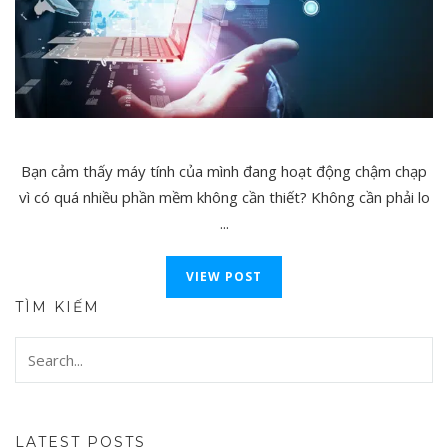
Bạn cảm thấy máy tính của mình đang hoạt động chậm chạp
vì có quá nhiều phần mềm không cần thiết? Không cần phải lo
...
VIEW POST
TÌM KIẾM
LATEST POSTS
****
:: WHAT THE EXERCISE ASKS ::
Express the text lines of the records above as a JSON list of strings, one string per line, omitting blank lines. Leave the pictures out of the answer.

:: EXERCISE SOLUTION ::
[
  "Bạn cảm thấy máy tính của mình đang hoạt động chậm chạp",
  "vì có quá nhiều phần mềm không cần thiết? Không cần phải lo",
  "...",
  "VIEW POST",
  "TÌM KIẾM",
  "LATEST POSTS"
]